Volgens een van de meest ervaren orale implantologen ter wereld, professor N.P. Lang te Bern in Zwitserland, heeft de orale implantologie een paradigmaverschuiving bewerkstelligd in de restauratieve mondzorg. In een bijzonder lezenswaardig wetenschappelijk artikel beschrijft hij de vergaande gevolgen die het concept osseo-integratie, ook wel functionele ankylose genoemd, vanaf halverwege de zeventiger jaren van de vorige eeuw heeft gehad (J Dent Res 2019; 98: 1287-1293).
Aanvankelijk waren alle pijlen gericht op het contact tussen implantaat en bot. Orale implantaten werden immers vrijwel uitsluitend toegepast om volledige gebitsprothesen betere stabiliteit en retentie te verschaffen. Al snel werden voor deze implantaten overlevingspercentages van 90-95% na vijf jaar gerapporteerd. Vervolgens breidde het indicatiegebied zich uit naar partiële dentities. Als logisch vervolg werd de esthetiek belangrijk en daarom werd intensief studie gemaakt van het contact tussen implantaat en mondslijmvlies. Belangrijke kennis die daarmee is verworven, betreft het verbindingsepitheel. In de natuurlijke situatie verzorgt dit ter hoogte van de glazuurcementgrens het contact met het gebitselement. Na extractie van een gebitselement en de plaatsing van een implantaat reikt dit verbindingsepitheel nooit verder dan 1 millimeter coronaal van de processus alveolaris. Derhalve vindt het contact met een implantaat niet plaats via stevig verbindingsepitheel, maar via een type epitheel dat collageenrijk is en weinig cellen bevat. Dit impliceert dat periimplantair weefsel gevoeliger is voor de inwerking van biofilm dan parodontaal weefsel. Daarmee is het risico op mucositis en peri-implantitis groter dan het risico op gingivitis en parodontitis. Epidemiologisch gezien, wordt geschat dat tien jaar na plaatsing van implantaten de incidentie van peri-implantitis op implantaatniveau 10% bedraagt en op patiëntniveau 20%.
Ondanks deze wetenschappelijke feiten bestaat bij tandartsen grote euforie over implantaten.
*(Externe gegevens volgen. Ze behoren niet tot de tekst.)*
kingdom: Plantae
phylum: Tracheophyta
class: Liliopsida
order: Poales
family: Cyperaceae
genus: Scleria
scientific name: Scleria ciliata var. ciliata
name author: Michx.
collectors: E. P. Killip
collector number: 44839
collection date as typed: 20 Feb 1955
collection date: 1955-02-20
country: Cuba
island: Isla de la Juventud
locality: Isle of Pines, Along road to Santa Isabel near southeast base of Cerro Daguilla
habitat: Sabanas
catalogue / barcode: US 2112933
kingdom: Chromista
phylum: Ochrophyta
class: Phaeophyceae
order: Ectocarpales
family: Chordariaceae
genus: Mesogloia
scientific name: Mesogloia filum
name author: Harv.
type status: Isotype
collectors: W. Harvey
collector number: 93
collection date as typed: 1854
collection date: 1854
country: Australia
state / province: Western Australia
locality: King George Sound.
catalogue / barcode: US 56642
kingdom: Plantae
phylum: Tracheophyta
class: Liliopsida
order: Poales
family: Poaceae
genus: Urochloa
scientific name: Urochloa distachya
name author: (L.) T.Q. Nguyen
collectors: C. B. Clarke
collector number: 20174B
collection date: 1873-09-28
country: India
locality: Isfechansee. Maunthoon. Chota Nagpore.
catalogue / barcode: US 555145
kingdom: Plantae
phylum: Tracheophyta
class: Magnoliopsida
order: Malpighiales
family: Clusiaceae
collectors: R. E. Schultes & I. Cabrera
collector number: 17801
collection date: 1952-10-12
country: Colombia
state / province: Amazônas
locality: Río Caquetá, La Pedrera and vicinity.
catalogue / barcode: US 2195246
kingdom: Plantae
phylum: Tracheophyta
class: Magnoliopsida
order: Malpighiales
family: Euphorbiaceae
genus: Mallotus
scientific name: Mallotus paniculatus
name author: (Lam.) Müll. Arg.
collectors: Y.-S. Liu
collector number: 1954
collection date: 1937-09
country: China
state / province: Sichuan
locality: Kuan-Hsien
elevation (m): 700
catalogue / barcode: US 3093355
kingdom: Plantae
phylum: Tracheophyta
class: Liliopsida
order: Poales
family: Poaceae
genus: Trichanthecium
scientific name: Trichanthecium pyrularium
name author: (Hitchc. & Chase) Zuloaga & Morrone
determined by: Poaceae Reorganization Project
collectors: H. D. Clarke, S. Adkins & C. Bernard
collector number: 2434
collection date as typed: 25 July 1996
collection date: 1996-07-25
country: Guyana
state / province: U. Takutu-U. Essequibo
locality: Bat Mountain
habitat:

Frequent zijn zij geneigd te denken dat implantatie een panacee is voor alle problemen met gebitselementen. Voor implantatie in partiële dentities bestaan echter ruwweg slechts drie indicaties: behoud van de harde gebitsweefsels die worden opgeofferd bij vervaardiging van een brug, vergroting van het subjectieve kauwvermogen en vervanging van dubieuze of geëxtraheerde strategische gebitselementen. Voorts moeten bij elke van deze indicaties zorgvuldige prognostische afwegingen worden gemaakt. Bijvoorbeeld: zijn goede mondverzorging en regelmatige controle en begeleiding daarvan haalbaar, zijn het implantatiegebied en de resterende dentitie ontstekingsvrij, is de patiënt gevoelig voor parodontitis en dus vermoedelijk ook voor peri-implantitis? Als deze afwegingen ongunstig uitvallen, is dat een contra-indicatie voor implantatie.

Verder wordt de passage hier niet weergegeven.